My dearest favorite scones,
You are so fluffy and light, and I love your for it. I really do. You always put a smile on my face on a grey day, or a sunny one. You play well with my favorite fruits. My friends comment on how great you are, and ask me to share you with them. I still remember the giddy first days of loving you, when I brought you to my friend’s going away to London party. You fit in so well, and I just wanted to gobble you all up. I couldn’t keep my hands off of you.
But I have a confession. Over the past few years, my eyes have, on occasion, strayed. To scones with a little more substance. Scones that are a bit more hardy. Scones with a depth of flavor. Scones that are a bit less simple.
The moment I saw these certain buckwheat cornmeal scones and I was taken in. I must have had too many spoonfuls of the strawberry rhubarb jam that was simmering away on the stove top. I didn’t know what I was doing. Before I could come to my senses, my hands were sticky with dough. I had crossed the line.
I should regret my actions and beg for forgiveness. But, you see, these scones filled a need in me I didn’t even realize I had. I didn’t know how riveted I would be by their subtle nuttiness. How tantalized I’d be by the grain. I simply can’t stop nibbling on them. And they make me happy. Right now, they are just what I need.
So, dear scones, I just need some space. I jumped in far too early with you, declaring myself yours before I really even knew who I was as a baker. I need to experiment. To try new grains and new flavors. Perhaps, once I know myself a bit better, I will return to you. Until then, I wish you the best. I will always think of you fondly.
Buckwheat Polenta Scones
This recipe comes from Alice Medrich’s wonderful cookbook, Pure Dessert. As it turns out, I was out of cornmeal but had some coarsely ground polenta on hand. The polenta holds up quite well and gives a nice little crunch to the scones. I had to add a bit more all purpose flour to get a workable dough though, perhaps because of the difference in the texture of the polenta. If you use cornmeal, start by adding only 6 oz of flour.

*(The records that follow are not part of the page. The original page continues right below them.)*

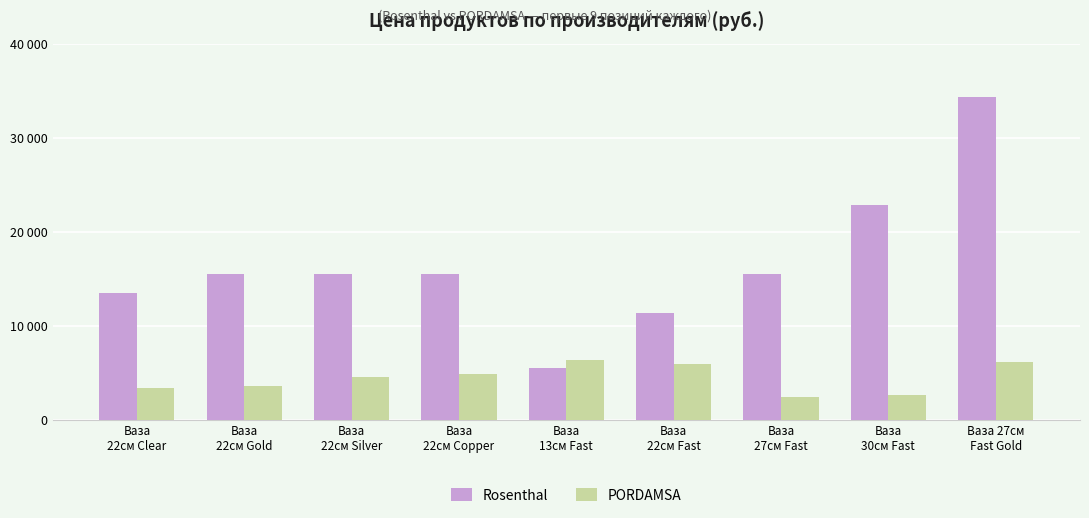

What are all the series names shown in the legend?

Rosenthal, PORDAMSA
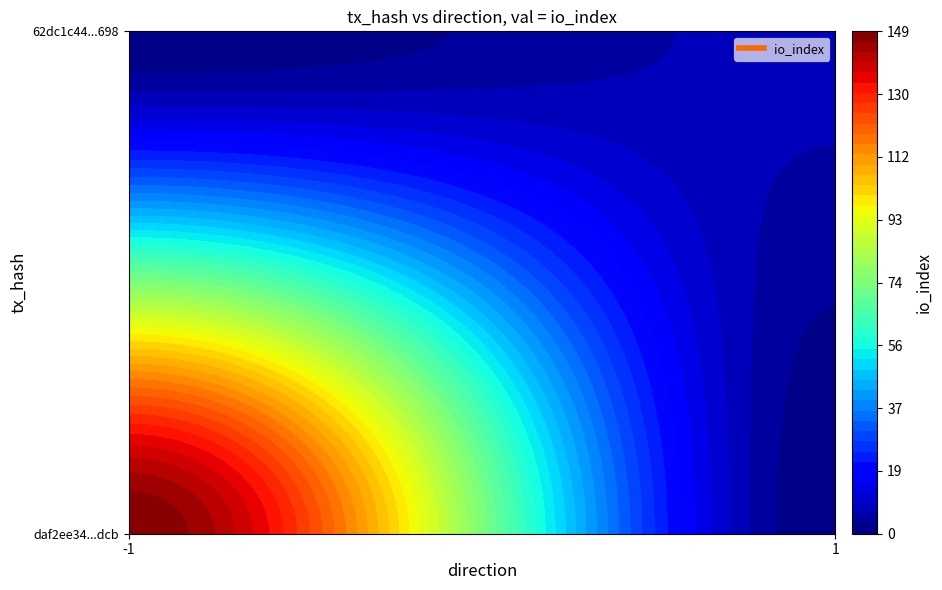

At direction, list the series in order from smallest to largest.

daf2ee34bfd102ace049fade840ee1b49611dcb, 62dc1c44708dcac32fef45ca1354246de926698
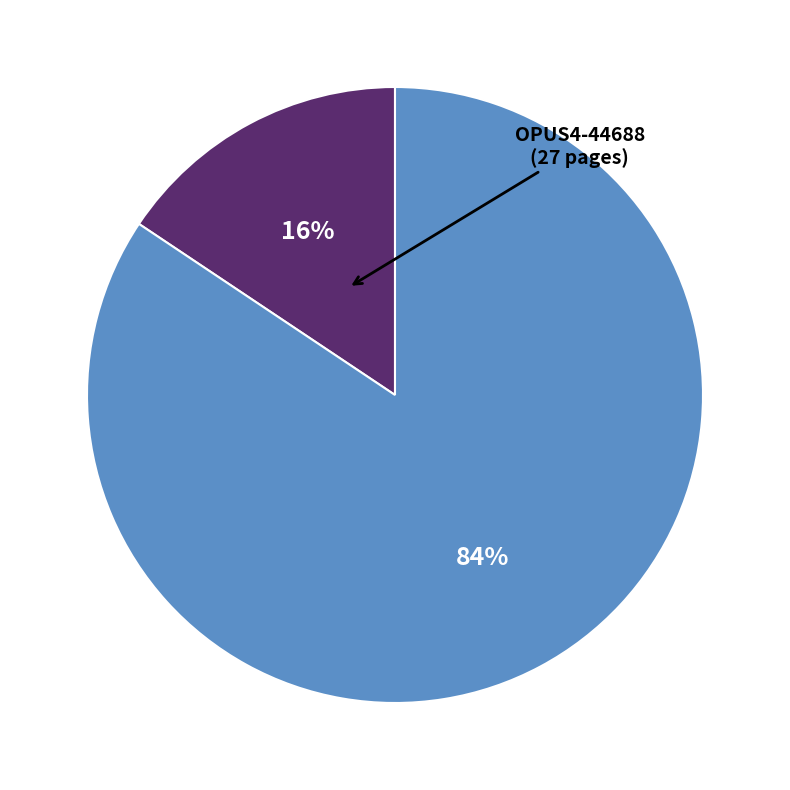

Does any single category account for the majority?

Yes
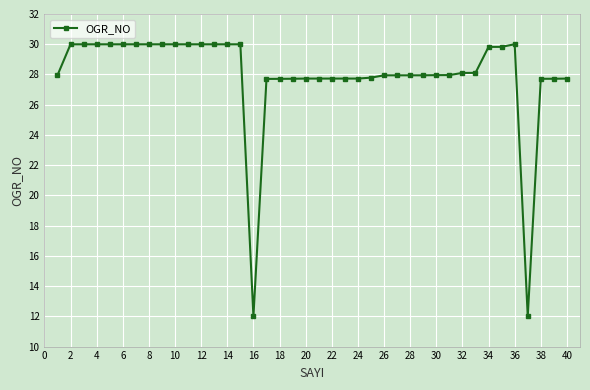

What is the difference between the maximum and minimum values?

18.0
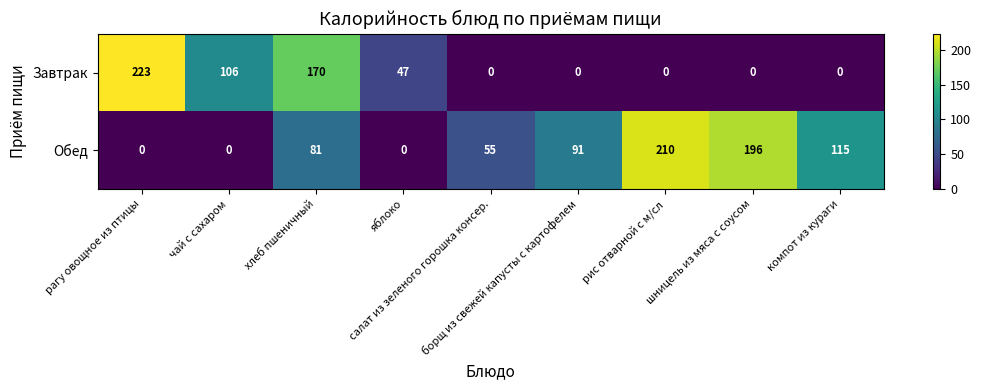

How many distinct data groups are displayed?

2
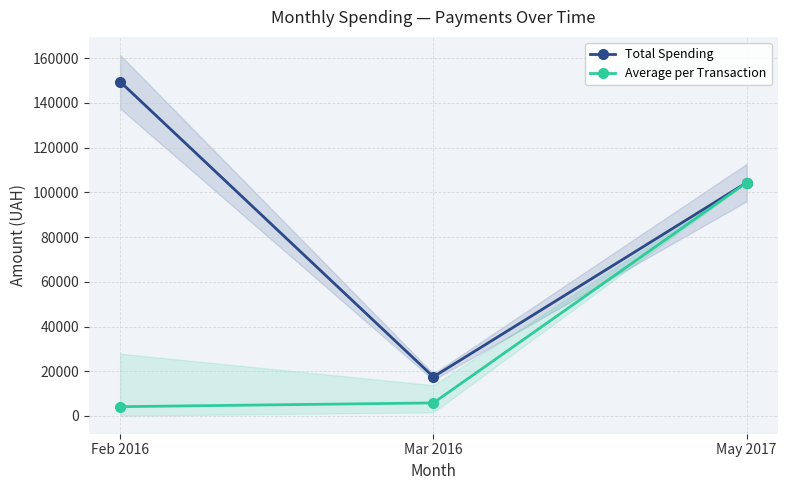

How many series are shown in this chart?

2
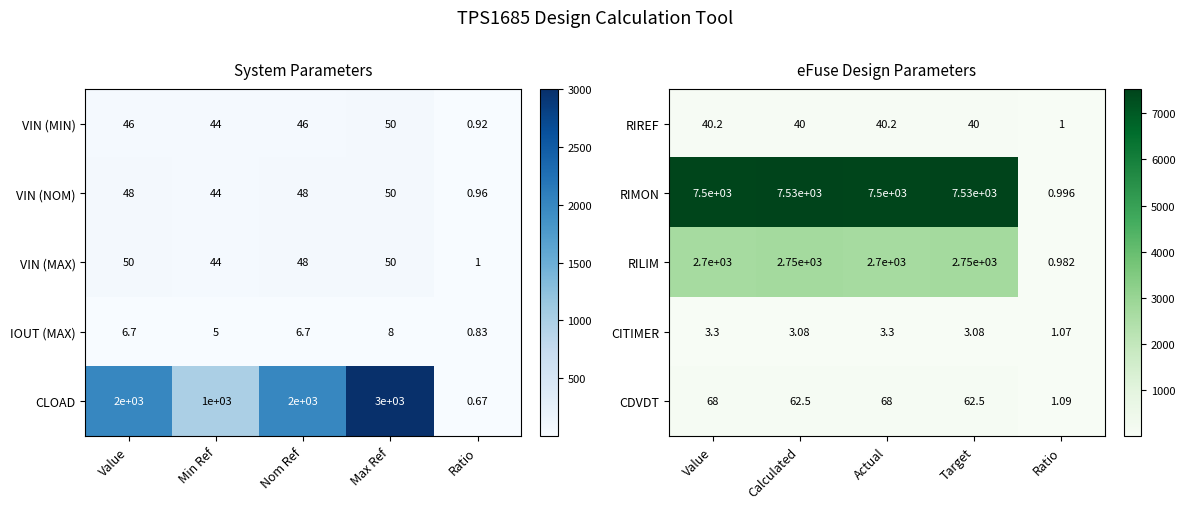

At which label does RIREF first exceed 40?

Value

1/2 cup milk, plus more for brushing
1/4 cup heavy cream
8 oz all purpose flour, plus more for rolling
1.5 oz buckwheat flour
1.5 oz course polenta
1/3 cup sugar
1 scant tablespoon baking powder
1/2 teaspoon salt
6 tablespoons chilled unsalted butter
1 tablespoon raw sugar, for sprinkling (optional)
Whisk the egg, milk and cream together and set aside.
Combine the flours, polenta, sugar, baking powder and salt, and add the butter, coarsely chopped. Use your fingers to work the butter into the flour mixture until it resembles wet sand, with some slightly larger clumps than others. Slowly add the milk mixture, and fold in until the dry mixture is just wet (you may not use all of the milk mixture). The dough should be rough and sticky, but hold together in a ball when lightly kneaded. If it is to wet, add a bit more all purpose flour.
Dump the dough out onto a lightly floured surface, turn once, and press to about 3/4 inch thick. Cut into equal pieces (I used a 3.5 inch cutter… you can recut any scraps, but don’t work them much before recutting). Place on a parchment lined baking sheet, and refrigerate.
Preheat the oven to 425F.
Brush the tops of each scone with a bit of milk, and sprinkle with a bit of raw sugar if desired. Bake for only 12 to 15 minutes, or until the tops are a lovely golden brown. Cool on a wire rack, and serve immediately, ideally with some lovely strawberry rhubarb preserves.